— Prompt —
Among the entries below, find the lines that hold the word "International" and report them.

=-=-=

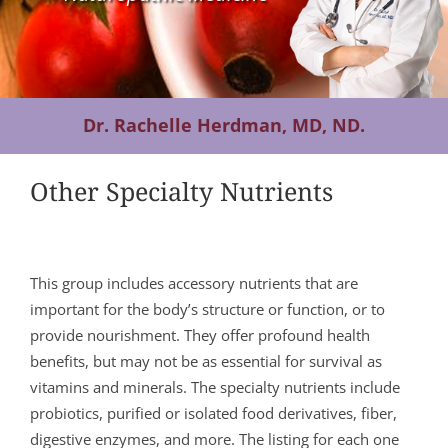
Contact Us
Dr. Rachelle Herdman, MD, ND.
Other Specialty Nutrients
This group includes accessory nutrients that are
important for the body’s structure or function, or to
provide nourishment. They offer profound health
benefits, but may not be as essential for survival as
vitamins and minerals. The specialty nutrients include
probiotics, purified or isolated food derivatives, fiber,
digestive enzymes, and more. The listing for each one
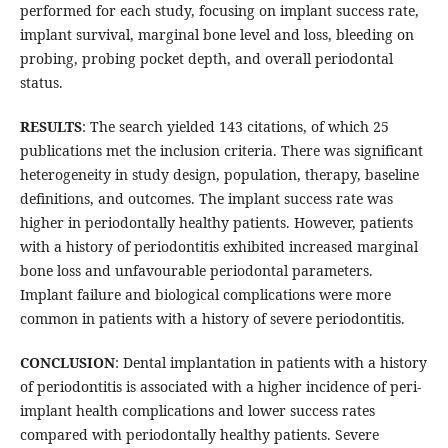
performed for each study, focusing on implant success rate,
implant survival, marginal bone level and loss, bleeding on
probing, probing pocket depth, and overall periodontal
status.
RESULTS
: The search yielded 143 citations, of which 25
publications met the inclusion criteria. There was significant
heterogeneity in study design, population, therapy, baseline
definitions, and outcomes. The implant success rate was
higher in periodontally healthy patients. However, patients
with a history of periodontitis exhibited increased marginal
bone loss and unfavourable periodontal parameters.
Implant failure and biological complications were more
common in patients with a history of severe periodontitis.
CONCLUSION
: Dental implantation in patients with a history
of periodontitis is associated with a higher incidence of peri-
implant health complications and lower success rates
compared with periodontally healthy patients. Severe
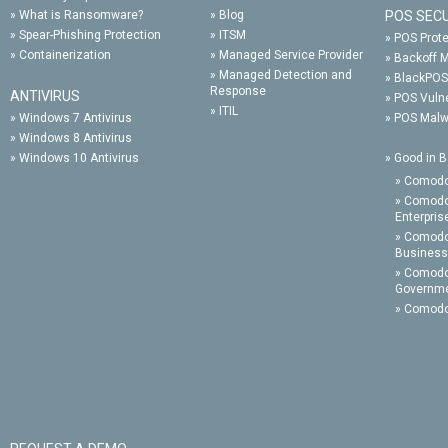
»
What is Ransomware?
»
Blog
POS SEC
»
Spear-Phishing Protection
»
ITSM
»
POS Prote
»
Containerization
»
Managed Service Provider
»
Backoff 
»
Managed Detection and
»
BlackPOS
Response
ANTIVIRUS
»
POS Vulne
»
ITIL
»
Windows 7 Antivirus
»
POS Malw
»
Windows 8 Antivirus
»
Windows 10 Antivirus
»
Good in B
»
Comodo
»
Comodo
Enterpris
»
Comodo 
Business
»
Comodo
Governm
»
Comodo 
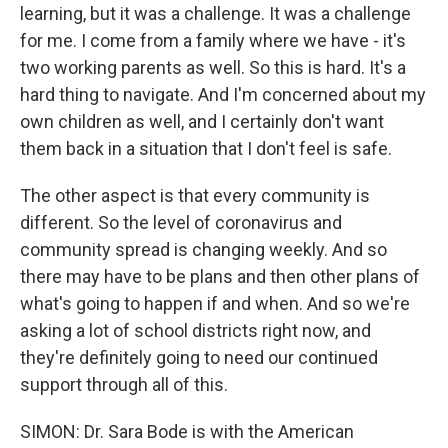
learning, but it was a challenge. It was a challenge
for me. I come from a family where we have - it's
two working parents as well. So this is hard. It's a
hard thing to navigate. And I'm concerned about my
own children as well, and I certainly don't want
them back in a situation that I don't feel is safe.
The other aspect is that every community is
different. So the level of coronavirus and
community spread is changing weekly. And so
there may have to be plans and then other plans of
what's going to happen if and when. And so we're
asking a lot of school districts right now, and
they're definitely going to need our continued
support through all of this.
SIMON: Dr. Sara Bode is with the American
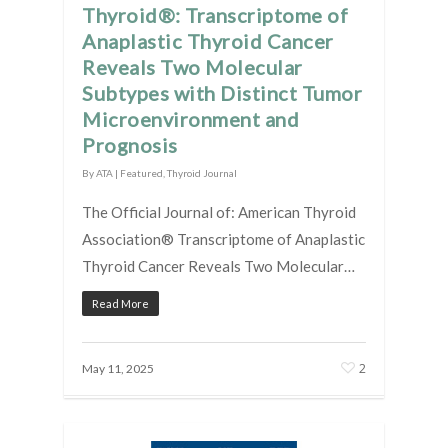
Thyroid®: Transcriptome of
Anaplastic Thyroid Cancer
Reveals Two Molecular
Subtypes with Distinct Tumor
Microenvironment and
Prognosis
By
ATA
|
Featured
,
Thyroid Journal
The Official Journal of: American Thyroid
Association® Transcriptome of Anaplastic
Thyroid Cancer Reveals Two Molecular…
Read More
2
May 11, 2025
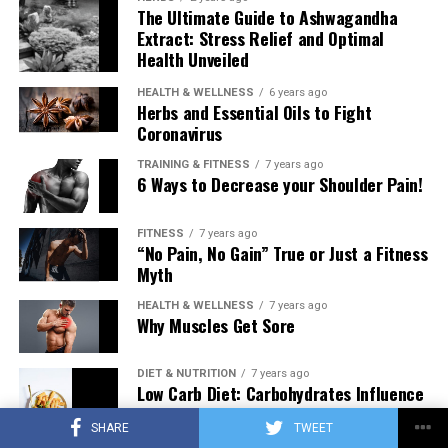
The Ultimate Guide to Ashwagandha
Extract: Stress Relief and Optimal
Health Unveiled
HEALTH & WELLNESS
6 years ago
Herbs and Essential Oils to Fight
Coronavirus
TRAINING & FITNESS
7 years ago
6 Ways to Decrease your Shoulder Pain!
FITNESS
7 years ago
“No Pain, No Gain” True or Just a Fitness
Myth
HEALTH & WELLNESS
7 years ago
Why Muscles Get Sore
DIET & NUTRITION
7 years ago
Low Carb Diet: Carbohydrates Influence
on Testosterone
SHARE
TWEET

=-=-=

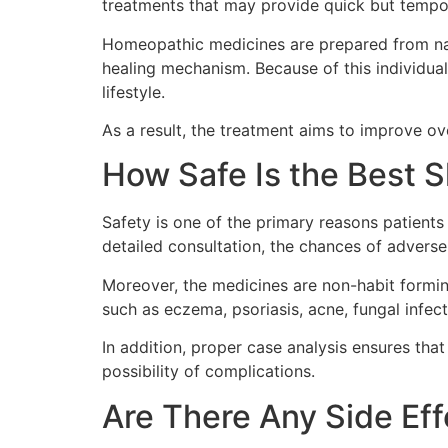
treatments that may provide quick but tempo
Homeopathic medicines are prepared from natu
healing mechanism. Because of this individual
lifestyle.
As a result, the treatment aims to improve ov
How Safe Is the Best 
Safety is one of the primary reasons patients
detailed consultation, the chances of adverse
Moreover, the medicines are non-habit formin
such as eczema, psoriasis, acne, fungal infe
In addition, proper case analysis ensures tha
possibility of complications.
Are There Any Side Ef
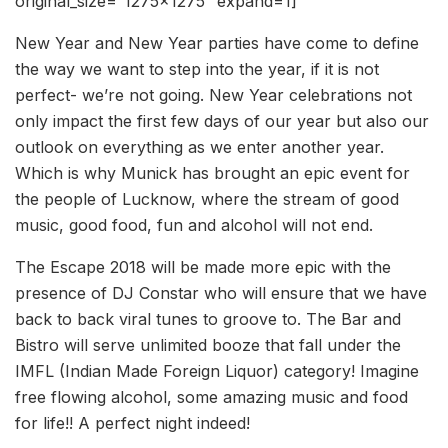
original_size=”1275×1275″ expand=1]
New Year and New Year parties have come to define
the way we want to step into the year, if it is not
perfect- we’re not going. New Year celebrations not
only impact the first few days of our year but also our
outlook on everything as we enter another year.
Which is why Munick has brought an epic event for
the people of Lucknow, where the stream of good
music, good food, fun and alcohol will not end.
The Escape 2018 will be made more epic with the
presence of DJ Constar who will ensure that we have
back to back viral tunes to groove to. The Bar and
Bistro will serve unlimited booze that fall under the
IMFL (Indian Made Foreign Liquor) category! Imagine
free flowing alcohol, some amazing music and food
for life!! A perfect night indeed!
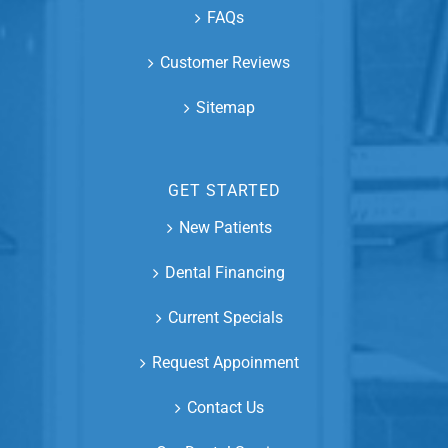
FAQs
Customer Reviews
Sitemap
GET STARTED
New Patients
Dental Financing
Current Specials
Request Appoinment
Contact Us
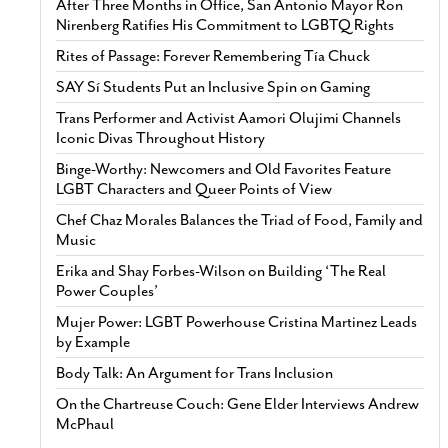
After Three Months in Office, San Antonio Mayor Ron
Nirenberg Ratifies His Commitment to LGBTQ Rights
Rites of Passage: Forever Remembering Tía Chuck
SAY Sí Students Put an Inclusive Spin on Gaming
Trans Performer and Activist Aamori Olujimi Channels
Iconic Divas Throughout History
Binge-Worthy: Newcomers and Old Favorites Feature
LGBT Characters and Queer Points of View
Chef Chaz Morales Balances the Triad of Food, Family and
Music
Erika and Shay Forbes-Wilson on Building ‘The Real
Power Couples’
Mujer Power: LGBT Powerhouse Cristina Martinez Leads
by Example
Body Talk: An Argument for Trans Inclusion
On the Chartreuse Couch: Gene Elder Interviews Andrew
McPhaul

=-=-=

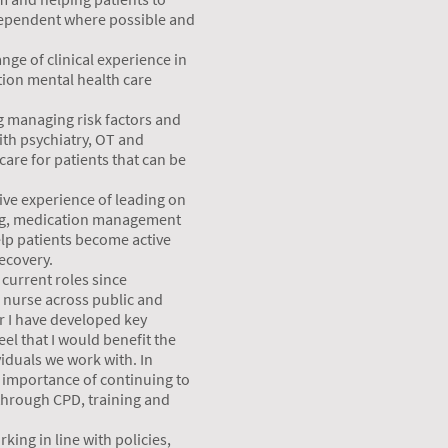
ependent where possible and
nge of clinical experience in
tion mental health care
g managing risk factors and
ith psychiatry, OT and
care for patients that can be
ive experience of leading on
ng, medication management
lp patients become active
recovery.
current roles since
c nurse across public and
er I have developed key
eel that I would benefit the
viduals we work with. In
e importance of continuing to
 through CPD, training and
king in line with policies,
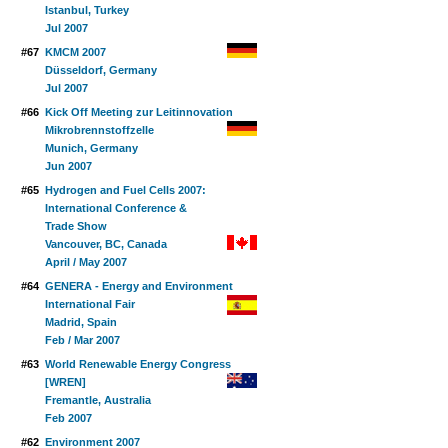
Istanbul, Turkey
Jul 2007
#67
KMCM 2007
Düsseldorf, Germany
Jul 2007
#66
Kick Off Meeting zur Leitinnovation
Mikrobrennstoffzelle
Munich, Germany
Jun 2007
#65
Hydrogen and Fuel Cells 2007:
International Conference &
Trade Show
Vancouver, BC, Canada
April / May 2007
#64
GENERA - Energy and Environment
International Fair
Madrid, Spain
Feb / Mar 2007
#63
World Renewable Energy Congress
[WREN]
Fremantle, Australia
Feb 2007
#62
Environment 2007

=-=-=

— Answer to the problem —
International Conference &
International Fair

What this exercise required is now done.